|Reviews for Mass dragon|
| wertheren chapter 3 . 7/8/2013
looking forward to the next chapter. there are a few spelling mistakes but nothing mager
| Kithrin chapter 3 . 4/17/2013
Some grammar mistakes, but this has potential.
| AsatorPrime chapter 3 . 7/20/2012
Interesting start, it's good to see a crossover where the DA characters end up in the ME universe. Hope you update soon.
| Monkey D. Lyna chapter 3 . 6/24/2012
OMG Will you please upload! THis is such a cool story and there arent many crossovers! Please!
| FairLuthien chapter 1 . 3/19/2012
I second the first reviewer. You have a lot of basic grammar mistakes that is very putting off to read. You have many run-on sentences which makes it very hard to follow the prose. I was able to ignore the first few, but they just kept piling up. Also, you really need to watch capitalization. There are others, but too many to call out. You need someone to edit your work.
Keep at it, and you will get better. Writing doesn't just come overnight. When you repost this story with an updated, edited version of this stor, I will be more than happy to give it another read. Right now, I can't even give it a proper review because of the errors, I couldn't even finish the chapter.

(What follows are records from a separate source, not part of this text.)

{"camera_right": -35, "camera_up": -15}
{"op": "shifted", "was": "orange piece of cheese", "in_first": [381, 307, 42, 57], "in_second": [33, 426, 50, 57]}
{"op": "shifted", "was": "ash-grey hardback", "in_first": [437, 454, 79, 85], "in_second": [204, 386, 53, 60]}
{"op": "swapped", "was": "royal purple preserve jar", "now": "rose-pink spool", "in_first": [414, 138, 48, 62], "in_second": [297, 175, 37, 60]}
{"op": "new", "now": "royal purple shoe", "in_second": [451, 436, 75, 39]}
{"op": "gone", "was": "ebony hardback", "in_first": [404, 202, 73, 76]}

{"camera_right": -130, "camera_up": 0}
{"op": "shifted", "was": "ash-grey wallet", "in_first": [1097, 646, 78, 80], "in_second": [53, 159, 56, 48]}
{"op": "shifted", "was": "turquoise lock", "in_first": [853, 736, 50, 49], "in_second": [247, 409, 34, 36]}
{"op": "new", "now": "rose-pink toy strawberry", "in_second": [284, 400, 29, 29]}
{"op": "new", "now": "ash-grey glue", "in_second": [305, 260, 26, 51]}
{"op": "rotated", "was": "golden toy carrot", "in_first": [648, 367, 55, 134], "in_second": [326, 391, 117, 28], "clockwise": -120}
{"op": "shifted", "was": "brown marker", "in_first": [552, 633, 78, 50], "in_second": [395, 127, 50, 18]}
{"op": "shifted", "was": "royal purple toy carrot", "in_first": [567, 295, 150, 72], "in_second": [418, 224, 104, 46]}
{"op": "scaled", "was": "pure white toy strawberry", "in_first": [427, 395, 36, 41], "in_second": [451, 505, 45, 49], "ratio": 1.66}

| Agent-G chapter 1 . 1/22/2012
Well I'll be blunt, you need help with your writing. I honestly think you need a beta before posting anything else, in fact get someone to proofread your stuff and repost the story and people will be more interested. There are so many errors in this and it's usually the same ones.

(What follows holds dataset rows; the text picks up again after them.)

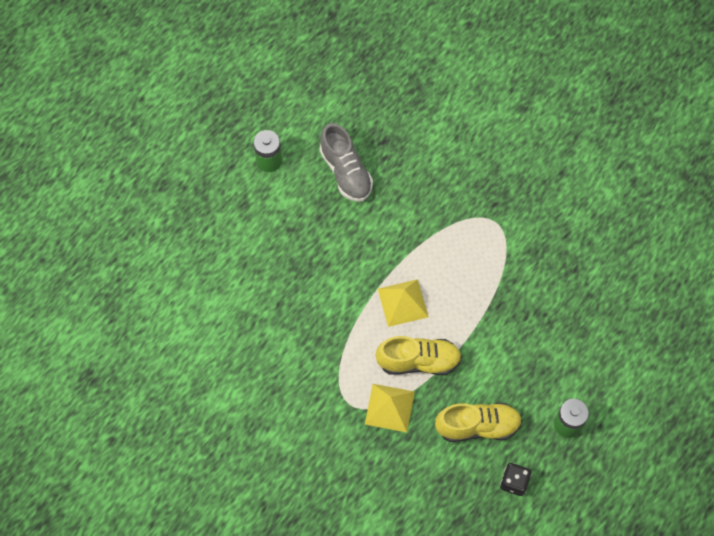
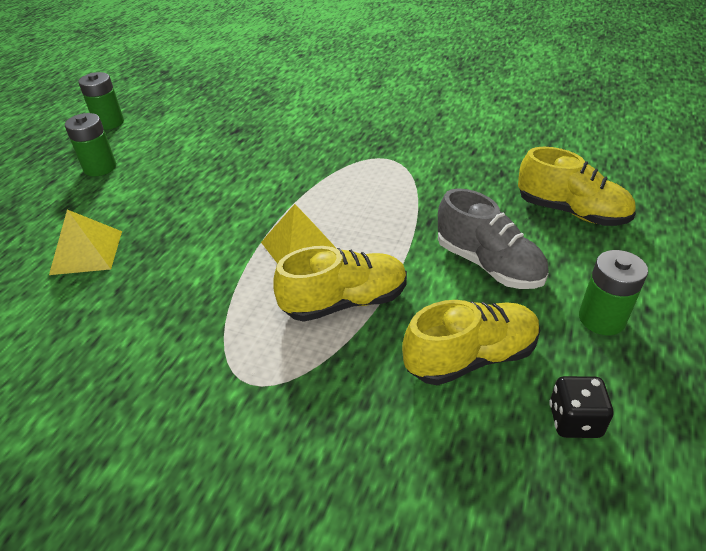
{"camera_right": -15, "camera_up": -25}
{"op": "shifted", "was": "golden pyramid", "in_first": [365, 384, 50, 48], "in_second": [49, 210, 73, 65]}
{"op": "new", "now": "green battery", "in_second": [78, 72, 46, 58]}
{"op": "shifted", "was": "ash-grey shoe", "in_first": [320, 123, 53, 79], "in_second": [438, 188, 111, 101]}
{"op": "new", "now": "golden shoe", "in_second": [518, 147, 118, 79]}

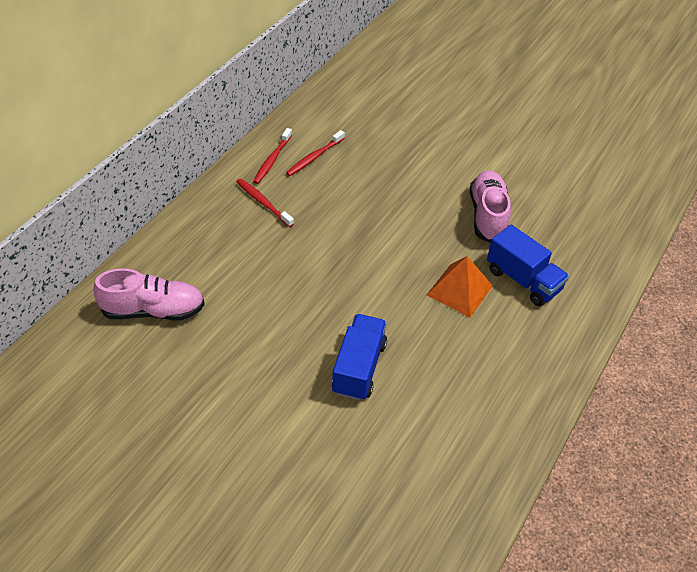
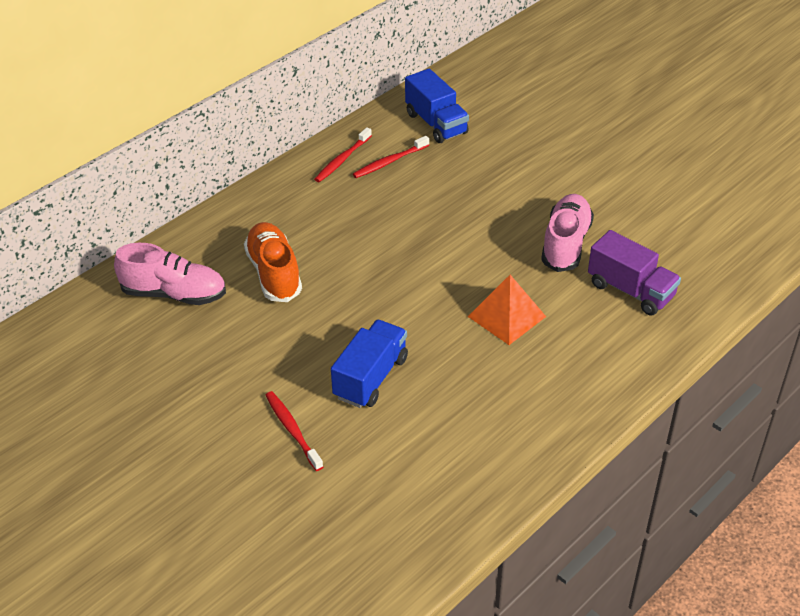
{"camera_right": 15, "camera_up": -5}
{"op": "new", "now": "orange shoe", "in_second": [244, 222, 58, 80]}
{"op": "shifted", "was": "scarlet dental brush", "in_first": [236, 178, 58, 49], "in_second": [265, 391, 58, 80]}
{"op": "shifted", "was": "blue toy truck", "in_first": [487, 225, 82, 81], "in_second": [405, 69, 64, 74]}
{"op": "new", "now": "royal purple toy truck", "in_second": [588, 230, 93, 85]}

You make spaces after the quote marks for no reason, forget to make certain words or names capitalized, you used commas instead of periods. A lot of little things that just add up over time. Also you need some way of making a transition to a new scene. The just to the ME part of the story was so suddenly it's like getting reader whiplash.
Some of the dilogue seemed out of place as well to me, also not a Logain fan and I usually ended up killing the bastard every time just because I felt he deserved it. I also felt the Grey Warden name was a little out of place in a fantasy setting.
Anyways those last points were just person opinion but you really should consider the first ones to help as when most people read this story they most likely are put off by all the mistakes made in the writing.